6. Hypertension: uncontrolled and conquering the world. Lancet 2007; 370: 539.  

7. Kastarinen MJ, Nissinen AM, Vartiainen EA, et al. Blood pressure levels and obesity trends in hypertensive and normotensive Finnish population from 1982 to 1997. J Hypertens 2000; 18: 255–62.

8. Cassano PA, Segal MR, Vokonas PS, Weiss ST. Body fat distribution, blood pressure, and hypertension: a prospective cohort study of men in the normative aging study. Ann Epidemiol 1990; 1: 33–48.

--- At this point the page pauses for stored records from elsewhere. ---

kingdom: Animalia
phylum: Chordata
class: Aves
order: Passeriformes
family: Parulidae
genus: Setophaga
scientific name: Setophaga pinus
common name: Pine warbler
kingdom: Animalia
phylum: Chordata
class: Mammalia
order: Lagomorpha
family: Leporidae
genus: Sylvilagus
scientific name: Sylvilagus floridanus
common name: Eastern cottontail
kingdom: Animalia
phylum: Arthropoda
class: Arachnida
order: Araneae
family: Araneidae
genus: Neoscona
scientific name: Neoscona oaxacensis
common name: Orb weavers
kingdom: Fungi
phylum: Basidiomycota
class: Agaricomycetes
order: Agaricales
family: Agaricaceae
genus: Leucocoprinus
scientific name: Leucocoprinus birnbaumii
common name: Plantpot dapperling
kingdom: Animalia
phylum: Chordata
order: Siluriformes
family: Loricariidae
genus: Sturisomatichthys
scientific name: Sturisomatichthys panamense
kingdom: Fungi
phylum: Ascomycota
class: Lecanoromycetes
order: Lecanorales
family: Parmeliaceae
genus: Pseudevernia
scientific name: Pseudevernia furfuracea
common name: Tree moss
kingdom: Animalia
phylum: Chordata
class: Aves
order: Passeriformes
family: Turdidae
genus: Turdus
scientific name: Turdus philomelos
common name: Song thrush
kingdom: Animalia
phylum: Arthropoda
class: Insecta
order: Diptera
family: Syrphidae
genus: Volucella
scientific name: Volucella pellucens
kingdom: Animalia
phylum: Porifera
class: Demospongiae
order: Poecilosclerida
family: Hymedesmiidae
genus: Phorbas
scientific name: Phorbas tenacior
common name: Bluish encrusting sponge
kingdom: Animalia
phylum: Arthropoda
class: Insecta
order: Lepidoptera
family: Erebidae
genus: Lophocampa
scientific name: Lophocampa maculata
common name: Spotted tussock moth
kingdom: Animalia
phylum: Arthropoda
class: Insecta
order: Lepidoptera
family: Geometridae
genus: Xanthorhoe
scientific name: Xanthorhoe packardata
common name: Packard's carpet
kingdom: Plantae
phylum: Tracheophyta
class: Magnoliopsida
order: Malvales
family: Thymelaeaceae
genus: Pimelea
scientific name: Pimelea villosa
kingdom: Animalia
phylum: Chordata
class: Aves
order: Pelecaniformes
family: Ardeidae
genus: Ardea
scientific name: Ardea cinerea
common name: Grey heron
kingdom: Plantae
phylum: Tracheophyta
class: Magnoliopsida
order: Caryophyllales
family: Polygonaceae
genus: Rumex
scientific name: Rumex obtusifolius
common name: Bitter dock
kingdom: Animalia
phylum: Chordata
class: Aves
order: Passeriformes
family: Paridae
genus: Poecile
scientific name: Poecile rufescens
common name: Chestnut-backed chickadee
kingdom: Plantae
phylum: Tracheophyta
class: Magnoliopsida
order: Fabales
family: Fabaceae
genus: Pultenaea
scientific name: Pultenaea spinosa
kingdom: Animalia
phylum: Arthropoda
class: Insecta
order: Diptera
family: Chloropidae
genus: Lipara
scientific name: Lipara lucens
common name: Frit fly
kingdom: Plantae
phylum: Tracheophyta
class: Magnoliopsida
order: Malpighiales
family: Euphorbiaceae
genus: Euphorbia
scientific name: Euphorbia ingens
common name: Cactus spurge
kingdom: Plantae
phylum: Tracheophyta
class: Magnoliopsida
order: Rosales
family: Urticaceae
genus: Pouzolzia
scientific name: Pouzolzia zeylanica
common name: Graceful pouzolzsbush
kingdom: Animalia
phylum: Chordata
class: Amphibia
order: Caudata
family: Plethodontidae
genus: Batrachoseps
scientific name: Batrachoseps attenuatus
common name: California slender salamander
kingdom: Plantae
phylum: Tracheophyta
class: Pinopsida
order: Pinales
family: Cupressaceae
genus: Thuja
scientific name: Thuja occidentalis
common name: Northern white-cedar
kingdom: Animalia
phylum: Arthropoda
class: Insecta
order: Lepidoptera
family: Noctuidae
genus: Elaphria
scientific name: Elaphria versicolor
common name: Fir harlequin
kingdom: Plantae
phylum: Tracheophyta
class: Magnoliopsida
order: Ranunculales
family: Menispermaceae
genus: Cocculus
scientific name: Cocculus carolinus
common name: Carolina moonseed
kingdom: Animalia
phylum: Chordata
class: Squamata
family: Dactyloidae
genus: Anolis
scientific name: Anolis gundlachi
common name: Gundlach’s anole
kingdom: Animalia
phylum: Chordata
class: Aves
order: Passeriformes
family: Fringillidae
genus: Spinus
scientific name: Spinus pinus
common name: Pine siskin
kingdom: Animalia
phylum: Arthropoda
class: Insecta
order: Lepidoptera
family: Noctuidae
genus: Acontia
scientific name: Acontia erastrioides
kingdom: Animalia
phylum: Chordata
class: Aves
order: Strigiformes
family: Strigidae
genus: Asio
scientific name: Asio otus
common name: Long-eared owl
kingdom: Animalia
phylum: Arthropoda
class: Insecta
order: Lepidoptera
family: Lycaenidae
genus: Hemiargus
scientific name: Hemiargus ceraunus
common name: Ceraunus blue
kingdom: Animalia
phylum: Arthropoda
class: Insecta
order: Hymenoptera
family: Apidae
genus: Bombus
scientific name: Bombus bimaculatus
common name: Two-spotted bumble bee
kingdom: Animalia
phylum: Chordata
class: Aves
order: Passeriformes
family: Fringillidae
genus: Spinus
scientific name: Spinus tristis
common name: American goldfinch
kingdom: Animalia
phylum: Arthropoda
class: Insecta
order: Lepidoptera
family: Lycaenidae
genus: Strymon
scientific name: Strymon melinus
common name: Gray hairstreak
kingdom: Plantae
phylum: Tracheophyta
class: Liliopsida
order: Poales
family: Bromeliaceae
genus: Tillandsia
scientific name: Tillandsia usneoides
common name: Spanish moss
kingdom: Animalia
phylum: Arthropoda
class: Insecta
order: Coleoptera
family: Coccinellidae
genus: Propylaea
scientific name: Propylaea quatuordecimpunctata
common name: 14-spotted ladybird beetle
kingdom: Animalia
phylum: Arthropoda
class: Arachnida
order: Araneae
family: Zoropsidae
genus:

9. Skarfors ET, Lithell HO, Selinus I. Risk factors for the development of hypertension: a 10-year longitudinal study in middle-aged men. J Hypertension 1991; 9: 217-23.  

10. Staessen J, Fagard R, Amery A. The relationship between body weight
and blood pressure. J Hum Hypertens. 1988; 2: 207–17.  

11. Appel LJ, Moore TG, Obarzanek R, et al. A clinical trial of effects of dietary patterns on blood pressure. N Engl J Med 1997; 336: 1117–24.

12. Drewnowski A. Energy density palatability and satiety: implications for weight control. Nutr Rev 1998; 56: 347–53.  

13. Raben A, Vasilaras TH, Moller AC, Astrup A. Sucrose compared with artificial sweeteners: different effects on ad libitum food intake and body weight after 10 wk of supplementation in overweight subjects. Am J Clin Nutr 2002; 76: 721–29.